On my journey I reached the capital city of Czechoslovakia. Because it was Saturday I didn’t want to keep wandering, therefore I stayed in a "Joint" office. This organization permitted many Jews to sleep in its buildings and provided them with food. I met a woman there from my village, and she told me my sister was alive, and that she was at my parent's home, there we met each other.
As a woman who grew up in a Zionist home, during the whole war I was hoping to come to Israel. At no time did I think that everyone was going to be murdered, I was sure it was impossible. I kept believing that God would help anyone who survived, and that we would all come to Israel. In 1949 I made "Aliya" with my sister. Here I met my husband.
Today, I can say that I have satisfaction from my children and my big family. I have a great family, with married grandsons who have children themselves. I am in touch with my sister till today. We talk and meet every single day.


Nove Zamky:

The town Nove Zamky was considered a part of the kingdom of Hungary, from the 10th century until 1918. That year Austria-Hungary collapsed, and as a result Nove Zamky was attached as a part of the territory of the new country Czechoslovakia.
In the second half of the 19th century, there was a conflict between the orthodox and the progressive people in the community. The conflict was started because of a process of modernization, and as a result the congregations split into two parts. The orthodox, who were more traditional, stayed in Nove Zamky and established a school. The other community left Nove Zamky and opened an independent congregation.
The Jews of Nove Zamky were treated nicely by the Goys. The community was very religious and was led by a chief rabbi.

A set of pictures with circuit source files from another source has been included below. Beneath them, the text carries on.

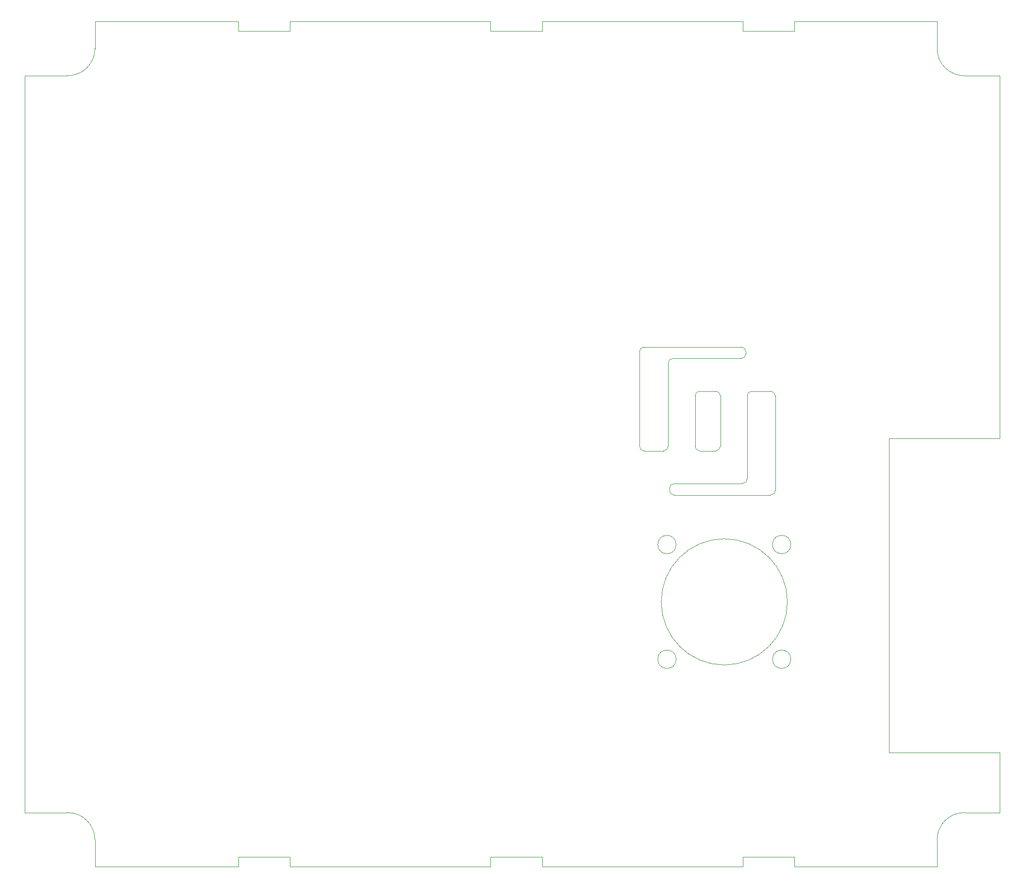
<source format=gbr>
G04 #@! TF.GenerationSoftware,KiCad,Pcbnew,(5.1.5)-3*
G04 #@! TF.CreationDate,2022-02-02T16:58:46+03:00*
G04 #@! TF.ProjectId,Streamer_ADAU1701_MK2,53747265-616d-4657-925f-414441553137,rev?*
G04 #@! TF.SameCoordinates,Original*
G04 #@! TF.FileFunction,Profile,NP*
%FSLAX46Y46*%
G04 Gerber Fmt 4.6, Leading zero omitted, Abs format (unit mm)*
G04 Created by KiCad (PCBNEW (5.1.5)-3) date 2022-02-02 16:58:46*
%MOMM*%
%LPD*%
G04 APERTURE LIST*
%ADD10C,0.100000*%
G04 APERTURE END LIST*
D10*
X195738800Y-101802200D02*
X196238800Y-101802200D01*
X195738800Y-83702200D02*
X196238800Y-83702200D01*
X174161200Y-94097800D02*
X174761200Y-94097800D01*
X174761200Y-75997800D02*
X174161200Y-75997800D01*
X191338800Y-99800000D02*
X179400000Y-99800000D01*
X192138800Y-99000000D02*
X192138800Y-98822200D01*
X192938800Y-83702200D02*
X195738800Y-83702200D01*
X197038800Y-84502200D02*
G75*
G03X196238800Y-83702200I-800000J0D01*
G01*
X195738800Y-101802200D02*
X192938800Y-101802200D01*
X178600000Y-101002200D02*
G75*
G03X179400000Y-101802200I800000J0D01*
G01*
X197038800Y-84502200D02*
X197038800Y-93302200D01*
X192938800Y-83702200D02*
G75*
G03X192138800Y-84502200I0J-800000D01*
G01*
X192138800Y-93302200D02*
X192138800Y-84502200D01*
X196238800Y-101802200D02*
G75*
G03X197038800Y-101002200I0J800000D01*
G01*
X192138800Y-93302200D02*
X192138800Y-98822200D01*
X191338800Y-99800000D02*
G75*
G03X192138800Y-99000000I0J800000D01*
G01*
X192938800Y-101802200D02*
X179400000Y-101802200D01*
X178600000Y-101002200D02*
X178600000Y-100600000D01*
X179400000Y-99800000D02*
G75*
G03X178600000Y-100600000I0J-800000D01*
G01*
X197038800Y-93302200D02*
X197038800Y-101002200D01*
X179161200Y-78000000D02*
X191100000Y-78000000D01*
X178361200Y-78800000D02*
X178361200Y-78977800D01*
X178361200Y-84497800D02*
X178361200Y-78977800D01*
X179161200Y-78000000D02*
G75*
G03X178361200Y-78800000I0J-800000D01*
G01*
X191900000Y-76797800D02*
X191900000Y-77200000D01*
X191100000Y-78000000D02*
G75*
G03X191900000Y-77200000I0J800000D01*
G01*
X177561200Y-75997800D02*
X191100000Y-75997800D01*
X173361200Y-84497800D02*
X173361200Y-76797800D01*
X236150000Y-28680800D02*
X236150000Y-91940800D01*
X236150000Y-157180800D02*
X230007200Y-157180800D01*
X236150000Y-146690800D02*
X216907200Y-146690800D01*
X236150000Y-91940800D02*
X216907200Y-91940800D01*
X236150000Y-28680800D02*
X230007200Y-28680800D01*
X156407200Y-19200000D02*
X156407200Y-20930800D01*
X147407200Y-19200000D02*
X147407200Y-20930800D01*
X225257200Y-166600000D02*
X225257200Y-161930800D01*
X200407200Y-166600000D02*
X200407200Y-164930800D01*
X191407200Y-166600000D02*
X191407200Y-164930800D01*
X156407200Y-166600000D02*
X156407200Y-164930800D01*
X147407200Y-166600000D02*
X147407200Y-164930800D01*
X112407200Y-166600000D02*
X112407200Y-164930800D01*
X78407200Y-166600000D02*
X78407200Y-161930800D01*
X103407200Y-166600000D02*
X103407200Y-164930800D01*
X78407200Y-19200000D02*
X78407200Y-23930800D01*
X103407200Y-19200000D02*
X103407200Y-20930800D01*
X112407200Y-19200000D02*
X112407200Y-20930800D01*
X225257200Y-19200000D02*
X225257200Y-23930800D01*
X191407200Y-19200000D02*
X191407200Y-20930800D01*
X200407200Y-20930800D02*
X200407200Y-19200000D01*
X66157200Y-157180800D02*
X73657200Y-157180800D01*
X73657200Y-28680800D02*
X66157200Y-28680800D01*
X174161200Y-75997800D02*
G75*
G03X173361200Y-76797800I0J-800000D01*
G01*
X173361200Y-93297800D02*
G75*
G03X174161200Y-94097800I800000J0D01*
G01*
X178361200Y-84497800D02*
X178361200Y-93297800D01*
X183061200Y-93297800D02*
X183061200Y-84497800D01*
X173361200Y-93297800D02*
X173361200Y-84497800D01*
X183861200Y-83697800D02*
X186661200Y-83697800D01*
X183061200Y-93297800D02*
G75*
G03X183861200Y-94097800I800000J0D01*
G01*
X191900000Y-76797800D02*
G75*
G03X191100000Y-75997800I-800000J0D01*
G01*
X177561200Y-94097800D02*
X174761200Y-94097800D01*
X187461200Y-84497800D02*
X187461200Y-93297800D01*
X183861200Y-83697800D02*
G75*
G03X183061200Y-84497800I0J-800000D01*
G01*
X186661200Y-94097800D02*
G75*
G03X187461200Y-93297800I0J800000D01*
G01*
X187461200Y-84497800D02*
G75*
G03X186661200Y-83697800I-800000J0D01*
G01*
X186661200Y-94097800D02*
X183861200Y-94097800D01*
X177561200Y-94097800D02*
G75*
G03X178361200Y-93297800I0J800000D01*
G01*
X174761200Y-75997800D02*
X177561200Y-75997800D01*
X236150000Y-146690800D02*
X236150000Y-157180800D01*
X225257200Y-166600000D02*
X200407200Y-166600000D01*
X225257200Y-19200000D02*
X200407200Y-19200000D01*
X216907200Y-91940800D02*
X216907200Y-146690800D01*
X112407200Y-19200000D02*
X147407200Y-19200000D01*
X225257200Y-23930800D02*
G75*
G03X230007200Y-28680800I4750000J0D01*
G01*
X200407200Y-164930800D02*
X191407200Y-164930800D01*
X103407200Y-20930800D02*
X112407200Y-20930800D01*
X156407200Y-166600000D02*
X191407200Y-166600000D01*
X112407200Y-166600000D02*
X147407200Y-166600000D01*
X66157200Y-28680800D02*
X66157200Y-157180800D01*
X78407200Y-161930800D02*
G75*
G03X73657200Y-157180800I-4750000J0D01*
G01*
X112407200Y-164930800D02*
X103407200Y-164930800D01*
X78407200Y-23930800D02*
G75*
G02X73657200Y-28680800I-4750000J0D01*
G01*
X78407200Y-19200000D02*
X103407200Y-19200000D01*
X78407200Y-166600000D02*
X103407200Y-166600000D01*
X225257200Y-161930800D02*
G75*
G02X230007200Y-157180800I4750000J0D01*
G01*
X156407200Y-164930800D02*
X147407200Y-164930800D01*
X191407200Y-20930800D02*
X200407200Y-20930800D01*
X147407200Y-20930800D02*
X156407200Y-20930800D01*
X156407200Y-19200000D02*
X191407200Y-19200000D01*
X179757200Y-110440800D02*
G75*
G03X179757200Y-110440800I-1600000J0D01*
G01*
X199157200Y-120440800D02*
G75*
G03X199157200Y-120440800I-11000000J0D01*
G01*
X199757200Y-110440800D02*
G75*
G03X199757200Y-110440800I-1600000J0D01*
G01*
X179757200Y-130440800D02*
G75*
G03X179757200Y-130440800I-1600000J0D01*
G01*
X199757200Y-130440800D02*
G75*
G03X199757200Y-130440800I-1600000J0D01*
G01*
M02*

</source>
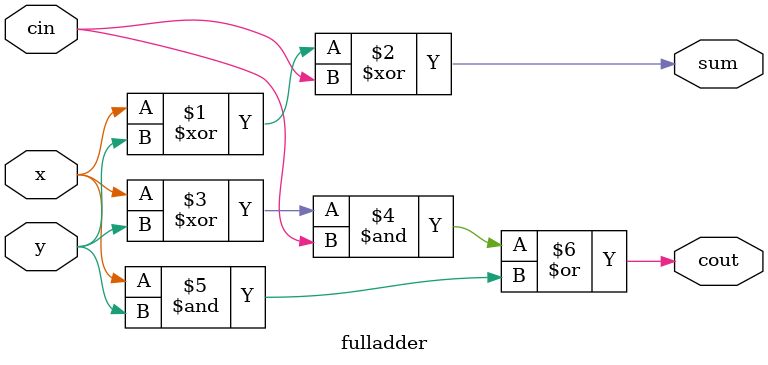
<source format=v>
/*
    SUM = (X XOR Y) XOR CIN
    COUT = ( (X XOR Y) AND CIN ) OR (X AND Y)
*/

module fulladder(x, y, cin, sum, cout);
    input x, y, cin;
    output sum, cout;

    assign sum = (x ^ y) ^ cin;
    assign cout = ((x ^ y) & cin) | (x & y) ;
endmodule
</source>
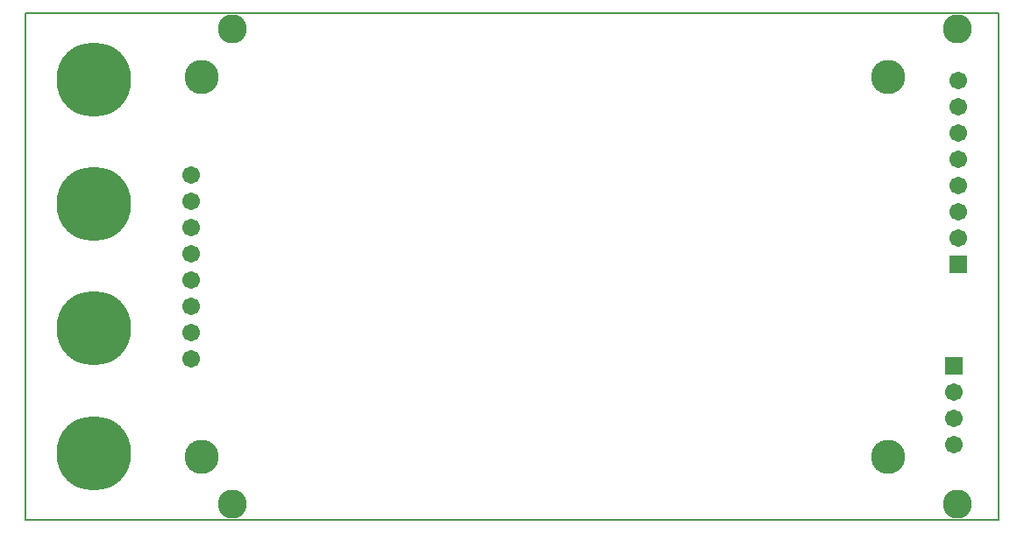
<source format=gts>
%FSLAX25Y25*%
%MOIN*%
G70*
G01*
G75*
G04 Layer_Color=8388736*
%ADD10C,0.27559*%
%ADD11C,0.00800*%
%ADD12C,0.01000*%
%ADD13C,0.03000*%
%ADD14C,0.01500*%
%ADD15C,0.00500*%
%ADD16C,0.10236*%
%ADD17C,0.05906*%
%ADD18C,0.12205*%
%ADD19R,0.05906X0.05906*%
%ADD20C,0.02000*%
%ADD21C,0.03000*%
%ADD22C,0.07874*%
%ADD23O,0.08661X0.02362*%
%ADD24R,0.02756X0.03347*%
%ADD25R,0.03347X0.02756*%
%ADD26C,0.00787*%
%ADD27C,0.28359*%
%ADD28C,0.11036*%
%ADD29C,0.06706*%
%ADD30C,0.13005*%
%ADD31R,0.06706X0.06706*%
D15*
X0Y-192913D02*
X370200D01*
X0Y0D02*
X370200D01*
X0Y-192913D02*
Y0D01*
X370079Y-192913D02*
Y0D01*
D27*
X26100Y-25200D02*
D03*
Y-72667D02*
D03*
Y-120133D02*
D03*
Y-167600D02*
D03*
D28*
X354331Y-5906D02*
D03*
Y-187008D02*
D03*
X78740D02*
D03*
Y-5906D02*
D03*
D29*
X63260Y-61600D02*
D03*
Y-71600D02*
D03*
Y-81600D02*
D03*
Y-91600D02*
D03*
Y-101600D02*
D03*
Y-111600D02*
D03*
Y-121600D02*
D03*
Y-131600D02*
D03*
X353000Y-164400D02*
D03*
Y-154400D02*
D03*
Y-144400D02*
D03*
X354800Y-85600D02*
D03*
Y-75600D02*
D03*
Y-65600D02*
D03*
Y-55600D02*
D03*
Y-45600D02*
D03*
Y-35600D02*
D03*
Y-25600D02*
D03*
D30*
X67197Y-24317D02*
D03*
X328063D02*
D03*
Y-168884D02*
D03*
X67197D02*
D03*
D31*
X353000Y-134400D02*
D03*
X354800Y-95600D02*
D03*
M02*

</source>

In the middle of the 19th century the congregation was so well developed that they could build a synagogue of their own. The building was destroyed by the end of World War II.
During 1991-1995 the synagogue was renovated by the remaining congregation. During the Holocaust approximately 45 people from Nove Zamky and other small villages in the area were murdered. They were remembered in a sign hanging on the outer wall of the synagogue. It was donated by the Ministry of Culture of the Slovak Republic. There are 12 plaques like this all around Slovakia, and the 13th is in Yad Vashem in Jerusalem. The synagogue's building was given the status of a protected memorial site in 1991 by the Slovak republic.